Love. Cinta. Sepenuh Hati.
Itu julukan yang ingin saya sematkan kepada gerakan Pustaka Bergerak Indonesia, terutama komandannya Nirwan Ahmad Arsuka. Tanpa cinta literasi sepenuh hati, belum tentu beliau akan keluar dari zone nyaman sebagai Direktur Freedom Institute, "perpustakaan yang sempat digadang-gadang sebagai salah satu perpustakaan terbaik di Indonesia" dan lalu mengubah langkah menciptakan gerakan perpustakaan yang bergerak menghampiri pembaca. Memakai kuda . Lalu kemudian berkembang dengan dukungan beberapa relawan, menggunakan perahu pustaka untuk menjangkau daerah-daerah di tepi pantai Indonesia.
Ledakan energi baik makin membesar. Free Cargo Literacy memberikan akses keterlibatan masyarakan untuk menyalurkan energi baiknya. Para dermawan bisa mengirimkan buku-bukunya ke rumah baca yang dituju, di seluruh Indonesia. Sementara masyarakat yang memiliki energi baik untuk membuat perubahan ke arah lebih baik pun berani menjadi "pembuat peristiwa": membuat rumah baca, mengelolanya, mengajak masayarakat membaca, membuat kegiatan menarik dan bahkan tentu saja mendatangi masyarakat - baik itu berkeliling dengan motor, sepeda, kuda, perahu atau bahkan dengan menggunakan noken - tas tradisional masyarakat Papua. Noken seperti yang diperlihatkan oleh Anand Yunanto, salah seorang relawan tulang punggung Pustaka Bergerak Indonesia.
Anand, seperti juga Mushollin, Ari Abudzaralghifari dan Ardy Yanto yang saya temui adalah anak-anak muda penggeraka Pustaka Bergerak Indonesia. Mereka bergerak di zona ikhlas. Terlepas dari statusnya sebagai mahasiswa, nelayan atau satpam, mereka dengan penuh semangat menjadi salah satu tulang punggung Pustaka Bergerak Indonesia. Energi baik individu-individu itu, lalu kemudian ditularkan kepada semua penggerak di seluruh Indonesia. Sampai kemudian energi baik itu meledak. Tercatat lebih dari 2000 simpul pustaka di 34 provinsi, dengan pengiriman buku dari donatur total sejak Mei 2017 seberat 200 ton.
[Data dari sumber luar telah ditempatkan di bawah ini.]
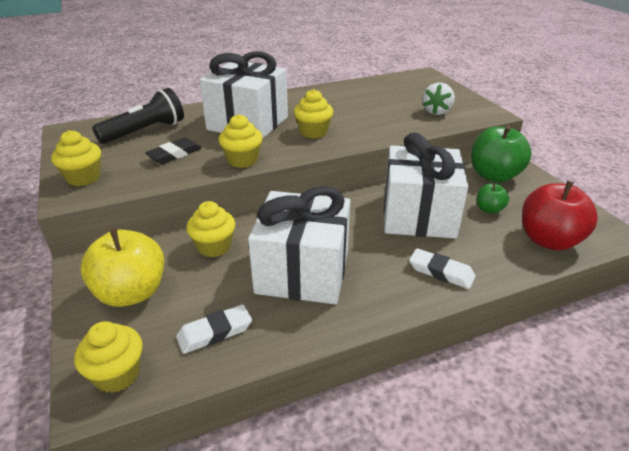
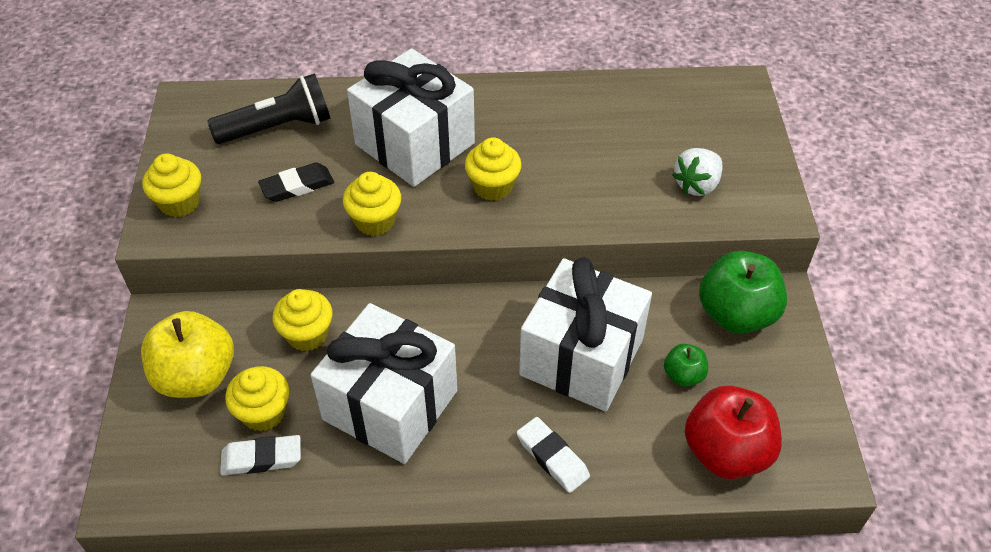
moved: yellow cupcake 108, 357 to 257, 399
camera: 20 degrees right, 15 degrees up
Dan energi baik yang diawali dengan memberi dengan ikhlas ternyata telah membuat hidup lebih berarti. Hidup yang lebih berarti itu adalah hidup yang penuh kebaikan. Dan jiwa kerelawanan, jiwa memberi, ini menjadi salah satu ciri generasi milenial. Sehingga, diharapkan dari generasi milenial ini, dari energi baik generasi milenial, maka hidup masyarakat, sebagai individu ataupun sebuah bangsa, akan menjadi lebih berarti.